(Items from a dataset)
===============

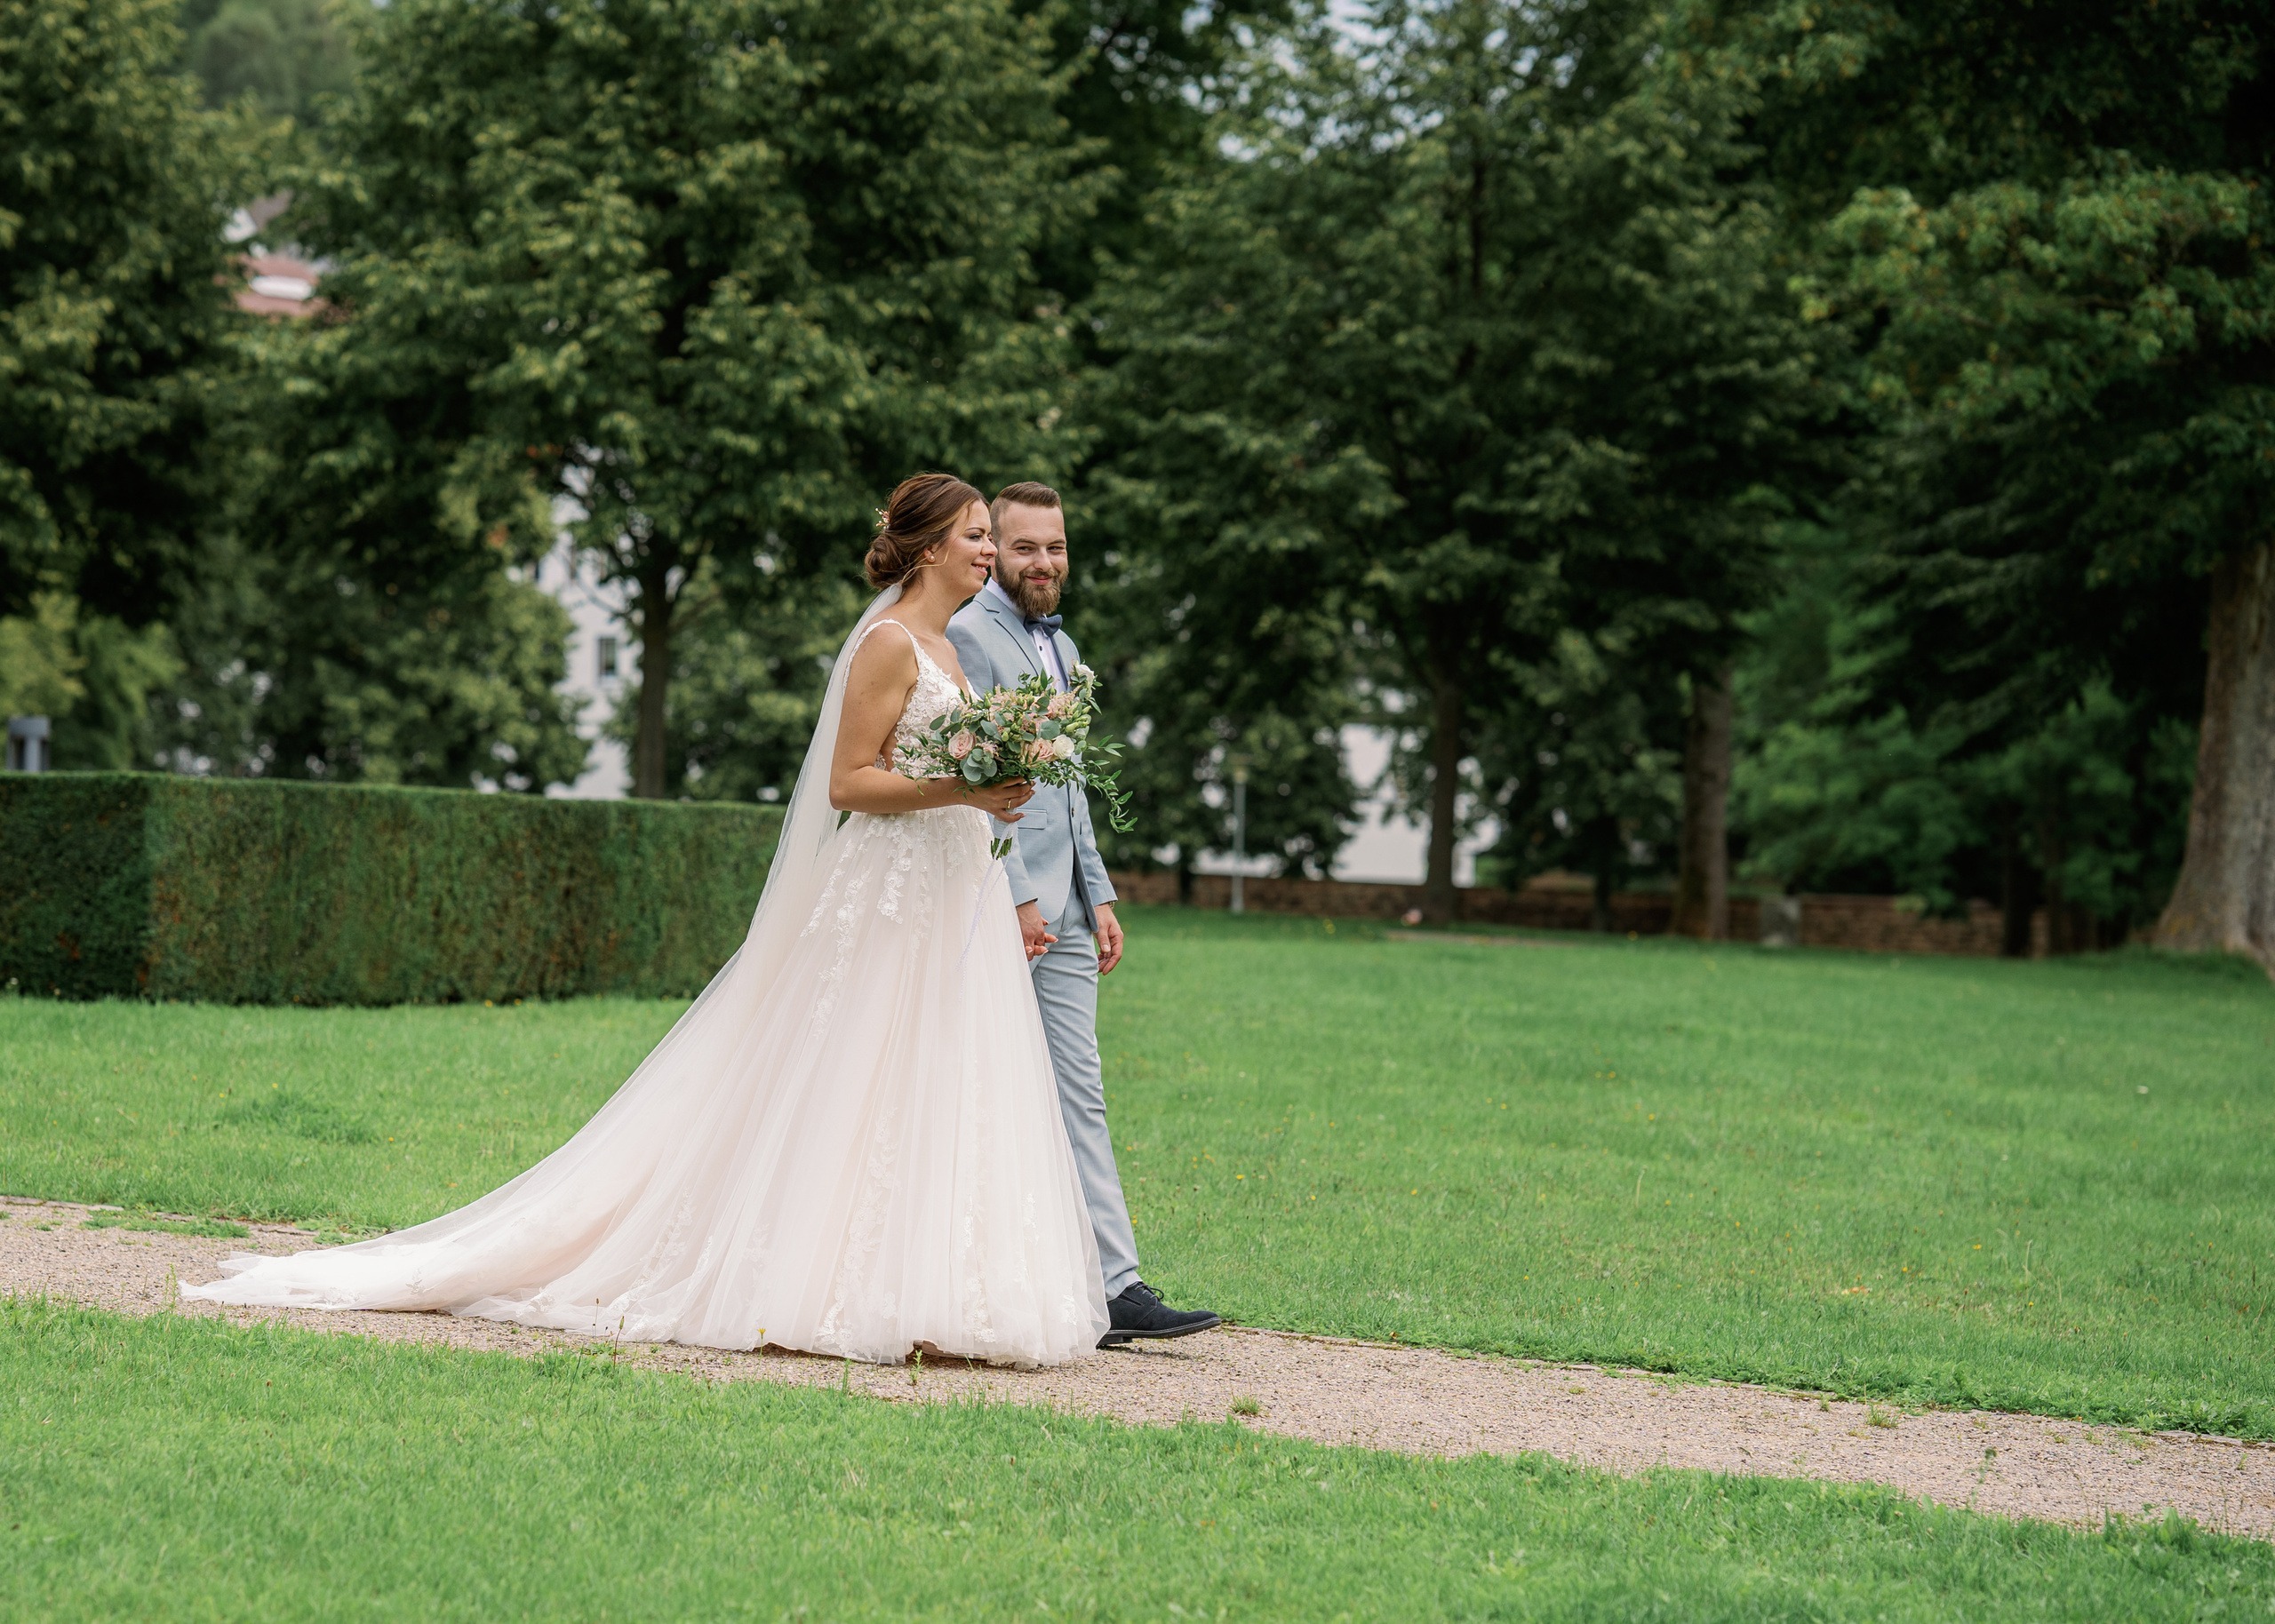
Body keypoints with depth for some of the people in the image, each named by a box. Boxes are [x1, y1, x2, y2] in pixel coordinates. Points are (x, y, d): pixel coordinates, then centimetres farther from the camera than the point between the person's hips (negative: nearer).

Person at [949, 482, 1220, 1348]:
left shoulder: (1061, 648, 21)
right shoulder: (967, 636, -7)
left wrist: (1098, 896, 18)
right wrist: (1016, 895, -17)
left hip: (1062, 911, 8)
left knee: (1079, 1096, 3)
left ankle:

===============

◆ What is required ◆
List as a numbered sequence the lines from the start of the items up to and including the line with "right shoulder: (967, 636, -7)", omitting blank lines and leaving out the pictures.

◆ Solved exercise ◆
1. Body keypoints with depth for some of the people in the image, each named by a box. Boxes are [x1, y1, x2, y2] in pixel coordinates. Points are (x, y, d): pixel coordinates, then centimetres farther from the camera than the point between the person's hips (negative: nearer).
2. Person at [949, 482, 1220, 1348]:
3. left shoulder: (1061, 648, 21)
4. right shoulder: (967, 636, -7)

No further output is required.